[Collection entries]
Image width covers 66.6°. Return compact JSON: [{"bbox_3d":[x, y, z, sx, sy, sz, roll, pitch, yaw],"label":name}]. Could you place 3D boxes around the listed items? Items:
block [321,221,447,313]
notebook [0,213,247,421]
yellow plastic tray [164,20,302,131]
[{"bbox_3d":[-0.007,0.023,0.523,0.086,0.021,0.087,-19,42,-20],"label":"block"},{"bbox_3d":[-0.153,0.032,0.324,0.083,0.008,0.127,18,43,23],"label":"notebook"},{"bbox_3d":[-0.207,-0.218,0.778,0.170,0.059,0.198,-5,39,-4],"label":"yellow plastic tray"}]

### TASK
Line by line, retype the records with no changes.

### RESULT OF THE TASK
Image width covers 66.6°. Return compact JSON: [{"bbox_3d":[x, y, z, sx, sy, sz, roll, pitch, yaw],"label":name}]. Could you place 3D boxes around the listed items? Items:
block [321,221,447,313]
notebook [0,213,247,421]
yellow plastic tray [164,20,302,131]
[{"bbox_3d":[-0.007,0.023,0.523,0.086,0.021,0.087,-19,42,-20],"label":"block"},{"bbox_3d":[-0.153,0.032,0.324,0.083,0.008,0.127,18,43,23],"label":"notebook"},{"bbox_3d":[-0.207,-0.218,0.778,0.170,0.059,0.198,-5,39,-4],"label":"yellow plastic tray"}]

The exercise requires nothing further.